╭──

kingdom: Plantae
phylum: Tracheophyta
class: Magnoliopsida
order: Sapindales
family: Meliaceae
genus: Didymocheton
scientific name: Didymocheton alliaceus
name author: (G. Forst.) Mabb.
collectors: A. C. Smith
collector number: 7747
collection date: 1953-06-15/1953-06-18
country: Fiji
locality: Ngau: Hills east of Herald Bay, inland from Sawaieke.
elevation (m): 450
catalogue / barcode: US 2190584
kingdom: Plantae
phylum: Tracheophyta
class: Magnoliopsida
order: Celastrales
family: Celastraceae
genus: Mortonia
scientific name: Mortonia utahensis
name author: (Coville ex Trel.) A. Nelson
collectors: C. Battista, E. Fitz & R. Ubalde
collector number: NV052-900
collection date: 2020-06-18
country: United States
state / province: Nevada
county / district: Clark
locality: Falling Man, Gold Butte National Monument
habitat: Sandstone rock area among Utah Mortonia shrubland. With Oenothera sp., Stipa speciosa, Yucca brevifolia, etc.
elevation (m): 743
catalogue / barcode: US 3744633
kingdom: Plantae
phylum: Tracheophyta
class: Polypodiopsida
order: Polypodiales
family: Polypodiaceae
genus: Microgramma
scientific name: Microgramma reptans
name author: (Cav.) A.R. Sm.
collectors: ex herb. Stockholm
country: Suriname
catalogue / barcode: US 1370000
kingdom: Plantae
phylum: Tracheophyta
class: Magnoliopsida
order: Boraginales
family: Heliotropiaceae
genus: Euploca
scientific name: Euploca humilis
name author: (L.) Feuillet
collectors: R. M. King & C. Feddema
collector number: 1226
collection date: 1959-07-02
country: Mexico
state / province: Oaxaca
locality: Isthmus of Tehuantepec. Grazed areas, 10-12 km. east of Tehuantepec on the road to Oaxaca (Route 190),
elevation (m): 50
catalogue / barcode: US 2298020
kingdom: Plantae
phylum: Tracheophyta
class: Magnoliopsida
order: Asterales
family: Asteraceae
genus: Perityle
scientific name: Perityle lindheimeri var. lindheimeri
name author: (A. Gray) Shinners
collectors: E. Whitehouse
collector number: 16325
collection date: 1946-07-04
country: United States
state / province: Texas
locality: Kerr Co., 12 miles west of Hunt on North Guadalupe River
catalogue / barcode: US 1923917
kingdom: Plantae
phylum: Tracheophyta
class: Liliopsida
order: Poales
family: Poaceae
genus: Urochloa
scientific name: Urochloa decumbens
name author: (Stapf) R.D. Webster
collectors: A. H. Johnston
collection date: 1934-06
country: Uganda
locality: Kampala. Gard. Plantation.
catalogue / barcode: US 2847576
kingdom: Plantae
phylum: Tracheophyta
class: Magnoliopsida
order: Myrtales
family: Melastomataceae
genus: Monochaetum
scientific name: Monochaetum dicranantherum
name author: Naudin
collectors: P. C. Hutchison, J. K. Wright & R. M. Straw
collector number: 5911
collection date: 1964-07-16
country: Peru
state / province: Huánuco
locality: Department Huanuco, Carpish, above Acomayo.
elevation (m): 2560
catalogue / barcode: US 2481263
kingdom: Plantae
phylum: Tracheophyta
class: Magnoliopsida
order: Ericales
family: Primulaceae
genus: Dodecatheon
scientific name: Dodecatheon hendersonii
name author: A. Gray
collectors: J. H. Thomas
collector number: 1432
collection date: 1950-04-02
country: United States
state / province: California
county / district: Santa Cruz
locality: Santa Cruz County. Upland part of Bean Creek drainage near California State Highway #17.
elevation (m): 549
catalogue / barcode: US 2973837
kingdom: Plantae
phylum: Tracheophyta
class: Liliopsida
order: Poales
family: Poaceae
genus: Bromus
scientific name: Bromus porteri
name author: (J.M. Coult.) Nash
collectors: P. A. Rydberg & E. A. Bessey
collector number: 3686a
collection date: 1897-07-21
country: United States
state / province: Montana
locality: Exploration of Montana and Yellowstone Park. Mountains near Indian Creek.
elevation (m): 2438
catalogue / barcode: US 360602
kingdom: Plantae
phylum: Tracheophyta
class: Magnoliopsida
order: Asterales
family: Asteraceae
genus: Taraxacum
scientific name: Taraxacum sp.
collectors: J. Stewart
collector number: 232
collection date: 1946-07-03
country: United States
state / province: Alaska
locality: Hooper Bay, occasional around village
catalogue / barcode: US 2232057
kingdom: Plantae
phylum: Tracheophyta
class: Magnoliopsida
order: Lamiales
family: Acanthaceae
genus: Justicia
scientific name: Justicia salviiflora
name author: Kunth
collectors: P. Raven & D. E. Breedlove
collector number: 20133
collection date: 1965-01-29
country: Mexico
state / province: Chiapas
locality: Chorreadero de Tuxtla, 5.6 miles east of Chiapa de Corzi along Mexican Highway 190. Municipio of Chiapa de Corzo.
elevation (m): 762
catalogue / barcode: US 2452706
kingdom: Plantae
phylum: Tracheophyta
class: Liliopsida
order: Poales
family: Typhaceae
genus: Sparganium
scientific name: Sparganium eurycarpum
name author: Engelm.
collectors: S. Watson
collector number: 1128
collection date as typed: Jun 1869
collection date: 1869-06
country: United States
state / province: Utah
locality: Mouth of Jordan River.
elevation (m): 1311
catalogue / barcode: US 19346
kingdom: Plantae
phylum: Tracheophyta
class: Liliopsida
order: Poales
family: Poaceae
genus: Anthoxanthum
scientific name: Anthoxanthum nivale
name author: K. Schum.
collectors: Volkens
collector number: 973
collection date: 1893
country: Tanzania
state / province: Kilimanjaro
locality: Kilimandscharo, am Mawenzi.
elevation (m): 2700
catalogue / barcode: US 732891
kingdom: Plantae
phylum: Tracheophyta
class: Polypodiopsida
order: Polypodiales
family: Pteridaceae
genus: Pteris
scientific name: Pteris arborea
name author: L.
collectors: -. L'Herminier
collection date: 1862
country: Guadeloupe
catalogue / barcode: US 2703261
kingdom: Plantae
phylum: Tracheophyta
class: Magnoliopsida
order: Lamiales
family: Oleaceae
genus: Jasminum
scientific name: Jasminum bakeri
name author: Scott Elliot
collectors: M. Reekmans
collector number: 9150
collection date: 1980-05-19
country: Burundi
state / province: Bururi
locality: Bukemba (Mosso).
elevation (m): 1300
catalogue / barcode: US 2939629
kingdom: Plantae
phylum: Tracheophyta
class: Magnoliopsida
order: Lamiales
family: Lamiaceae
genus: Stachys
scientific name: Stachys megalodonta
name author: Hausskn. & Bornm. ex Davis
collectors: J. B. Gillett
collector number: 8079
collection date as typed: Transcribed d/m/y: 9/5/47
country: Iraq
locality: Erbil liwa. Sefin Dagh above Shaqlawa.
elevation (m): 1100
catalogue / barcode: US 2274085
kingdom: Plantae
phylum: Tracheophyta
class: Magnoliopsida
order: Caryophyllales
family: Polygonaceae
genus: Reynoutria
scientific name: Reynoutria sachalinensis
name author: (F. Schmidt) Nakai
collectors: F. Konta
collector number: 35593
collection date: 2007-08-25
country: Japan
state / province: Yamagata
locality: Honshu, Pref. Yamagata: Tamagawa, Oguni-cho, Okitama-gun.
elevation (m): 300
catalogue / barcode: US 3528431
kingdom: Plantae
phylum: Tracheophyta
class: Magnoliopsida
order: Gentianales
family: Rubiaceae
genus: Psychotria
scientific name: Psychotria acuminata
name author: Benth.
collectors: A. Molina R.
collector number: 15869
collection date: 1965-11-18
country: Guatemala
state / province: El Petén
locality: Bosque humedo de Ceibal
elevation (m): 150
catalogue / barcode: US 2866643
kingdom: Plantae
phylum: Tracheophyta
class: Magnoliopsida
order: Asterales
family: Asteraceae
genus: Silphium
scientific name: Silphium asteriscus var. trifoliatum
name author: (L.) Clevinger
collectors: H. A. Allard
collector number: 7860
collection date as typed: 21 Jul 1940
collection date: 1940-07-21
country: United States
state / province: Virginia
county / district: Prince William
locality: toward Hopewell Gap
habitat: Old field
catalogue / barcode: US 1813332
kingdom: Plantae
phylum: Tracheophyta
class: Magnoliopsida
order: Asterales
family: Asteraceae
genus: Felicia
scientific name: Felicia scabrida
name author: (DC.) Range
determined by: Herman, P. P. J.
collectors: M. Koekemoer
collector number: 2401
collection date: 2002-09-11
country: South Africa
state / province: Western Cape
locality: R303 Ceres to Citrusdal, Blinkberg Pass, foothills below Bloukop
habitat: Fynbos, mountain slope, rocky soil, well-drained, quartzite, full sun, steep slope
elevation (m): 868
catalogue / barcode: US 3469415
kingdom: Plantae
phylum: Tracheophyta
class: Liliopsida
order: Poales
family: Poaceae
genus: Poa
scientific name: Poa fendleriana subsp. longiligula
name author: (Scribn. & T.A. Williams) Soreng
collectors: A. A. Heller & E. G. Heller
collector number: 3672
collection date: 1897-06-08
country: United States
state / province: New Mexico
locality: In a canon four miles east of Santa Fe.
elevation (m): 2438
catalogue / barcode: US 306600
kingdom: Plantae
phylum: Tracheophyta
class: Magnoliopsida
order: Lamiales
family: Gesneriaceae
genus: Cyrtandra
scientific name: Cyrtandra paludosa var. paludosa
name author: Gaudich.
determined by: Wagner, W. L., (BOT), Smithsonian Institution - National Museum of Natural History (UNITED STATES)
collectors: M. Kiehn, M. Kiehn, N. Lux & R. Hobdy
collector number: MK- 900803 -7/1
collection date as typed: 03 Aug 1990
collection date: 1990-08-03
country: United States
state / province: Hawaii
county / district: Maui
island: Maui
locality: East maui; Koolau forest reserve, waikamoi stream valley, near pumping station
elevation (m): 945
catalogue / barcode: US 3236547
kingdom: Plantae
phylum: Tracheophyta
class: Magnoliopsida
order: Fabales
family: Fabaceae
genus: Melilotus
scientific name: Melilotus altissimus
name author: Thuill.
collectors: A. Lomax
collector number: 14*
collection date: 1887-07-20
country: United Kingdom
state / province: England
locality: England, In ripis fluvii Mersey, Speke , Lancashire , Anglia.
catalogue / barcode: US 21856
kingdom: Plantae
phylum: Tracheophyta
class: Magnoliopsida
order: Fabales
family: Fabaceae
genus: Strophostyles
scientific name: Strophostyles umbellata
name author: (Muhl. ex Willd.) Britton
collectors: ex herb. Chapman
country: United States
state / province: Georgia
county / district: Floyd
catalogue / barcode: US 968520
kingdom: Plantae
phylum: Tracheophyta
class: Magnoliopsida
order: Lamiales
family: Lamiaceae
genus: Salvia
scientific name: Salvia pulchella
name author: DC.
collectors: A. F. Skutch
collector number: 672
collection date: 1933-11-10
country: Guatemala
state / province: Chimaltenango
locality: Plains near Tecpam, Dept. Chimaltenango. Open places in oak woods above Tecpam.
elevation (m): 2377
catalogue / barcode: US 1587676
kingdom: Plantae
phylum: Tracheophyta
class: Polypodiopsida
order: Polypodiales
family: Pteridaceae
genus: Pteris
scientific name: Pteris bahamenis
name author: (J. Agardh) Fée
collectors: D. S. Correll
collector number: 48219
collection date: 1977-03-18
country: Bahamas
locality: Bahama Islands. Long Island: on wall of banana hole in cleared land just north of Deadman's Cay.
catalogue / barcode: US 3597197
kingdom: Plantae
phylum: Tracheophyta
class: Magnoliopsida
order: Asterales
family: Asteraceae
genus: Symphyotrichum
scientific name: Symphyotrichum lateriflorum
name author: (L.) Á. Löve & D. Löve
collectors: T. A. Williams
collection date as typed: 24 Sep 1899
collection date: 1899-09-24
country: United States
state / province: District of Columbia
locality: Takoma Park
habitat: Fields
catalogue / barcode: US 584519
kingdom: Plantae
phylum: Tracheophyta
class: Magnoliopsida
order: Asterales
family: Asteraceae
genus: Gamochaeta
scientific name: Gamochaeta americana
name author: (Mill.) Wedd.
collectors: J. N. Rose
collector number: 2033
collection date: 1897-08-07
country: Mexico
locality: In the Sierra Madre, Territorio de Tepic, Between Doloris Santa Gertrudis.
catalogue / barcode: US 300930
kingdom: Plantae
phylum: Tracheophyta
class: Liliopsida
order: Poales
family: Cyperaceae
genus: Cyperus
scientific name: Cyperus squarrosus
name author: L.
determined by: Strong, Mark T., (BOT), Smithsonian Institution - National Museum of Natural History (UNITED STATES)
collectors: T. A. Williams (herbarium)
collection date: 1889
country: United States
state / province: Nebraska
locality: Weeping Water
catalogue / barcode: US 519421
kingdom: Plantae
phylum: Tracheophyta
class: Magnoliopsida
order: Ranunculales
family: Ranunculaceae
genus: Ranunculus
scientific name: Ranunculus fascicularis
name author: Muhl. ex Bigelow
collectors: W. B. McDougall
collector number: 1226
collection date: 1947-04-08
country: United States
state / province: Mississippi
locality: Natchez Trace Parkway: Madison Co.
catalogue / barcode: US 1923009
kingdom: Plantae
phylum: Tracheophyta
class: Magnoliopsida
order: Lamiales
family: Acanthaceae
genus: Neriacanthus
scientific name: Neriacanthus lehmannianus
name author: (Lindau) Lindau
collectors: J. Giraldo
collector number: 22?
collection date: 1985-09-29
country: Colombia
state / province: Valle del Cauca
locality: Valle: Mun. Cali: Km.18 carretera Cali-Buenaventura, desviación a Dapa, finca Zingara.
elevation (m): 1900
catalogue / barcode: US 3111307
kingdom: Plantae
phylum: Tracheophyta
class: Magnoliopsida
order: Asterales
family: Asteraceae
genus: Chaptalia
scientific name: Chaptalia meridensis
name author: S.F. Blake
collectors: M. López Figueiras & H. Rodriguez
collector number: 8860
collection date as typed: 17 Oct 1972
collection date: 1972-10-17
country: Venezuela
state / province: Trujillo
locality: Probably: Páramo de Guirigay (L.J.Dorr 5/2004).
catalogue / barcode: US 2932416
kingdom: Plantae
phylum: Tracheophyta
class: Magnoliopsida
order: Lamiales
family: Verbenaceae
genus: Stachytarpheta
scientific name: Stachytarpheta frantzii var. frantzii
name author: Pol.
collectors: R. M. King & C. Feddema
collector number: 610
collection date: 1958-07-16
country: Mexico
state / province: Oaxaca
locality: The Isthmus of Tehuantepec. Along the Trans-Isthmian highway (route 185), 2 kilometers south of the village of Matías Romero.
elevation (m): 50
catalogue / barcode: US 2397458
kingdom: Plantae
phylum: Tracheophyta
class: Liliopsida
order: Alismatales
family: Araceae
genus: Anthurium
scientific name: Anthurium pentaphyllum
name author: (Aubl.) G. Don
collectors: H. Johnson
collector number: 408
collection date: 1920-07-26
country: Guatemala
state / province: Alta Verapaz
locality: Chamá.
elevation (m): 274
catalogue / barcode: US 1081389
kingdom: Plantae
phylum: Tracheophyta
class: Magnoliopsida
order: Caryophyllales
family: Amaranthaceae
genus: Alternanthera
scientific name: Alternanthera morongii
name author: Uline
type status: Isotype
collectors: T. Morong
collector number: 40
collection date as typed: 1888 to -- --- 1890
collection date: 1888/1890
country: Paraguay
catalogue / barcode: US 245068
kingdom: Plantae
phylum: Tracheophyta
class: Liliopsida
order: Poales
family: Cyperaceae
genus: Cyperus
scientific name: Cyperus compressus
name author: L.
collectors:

╰──

▶ **Problem to solve**
Copy out the data above, running from the line that contains "catalogue / barcode: US 2190584" through the line that contains "collectors: ex herb. Stockholm", reproducing each line word for word.

▶ **Response to the exercise**
catalogue / barcode: US 2190584
kingdom: Plantae
phylum: Tracheophyta
class: Magnoliopsida
order: Celastrales
family: Celastraceae
genus: Mortonia
scientific name: Mortonia utahensis
name author: (Coville ex Trel.) A. Nelson
collectors: C. Battista, E. Fitz & R. Ubalde
collector number: NV052-900
collection date: 2020-06-18
country: United States
state / province: Nevada
county / district: Clark
locality: Falling Man, Gold Butte National Monument
habitat: Sandstone rock area among Utah Mortonia shrubland. With Oenothera sp., Stipa speciosa, Yucca brevifolia, etc.
elevation (m): 743
catalogue / barcode: US 3744633
kingdom: Plantae
phylum: Tracheophyta
class: Polypodiopsida
order: Polypodiales
family: Polypodiaceae
genus: Microgramma
scientific name: Microgramma reptans
name author: (Cav.) A.R. Sm.
collectors: ex herb. Stockholm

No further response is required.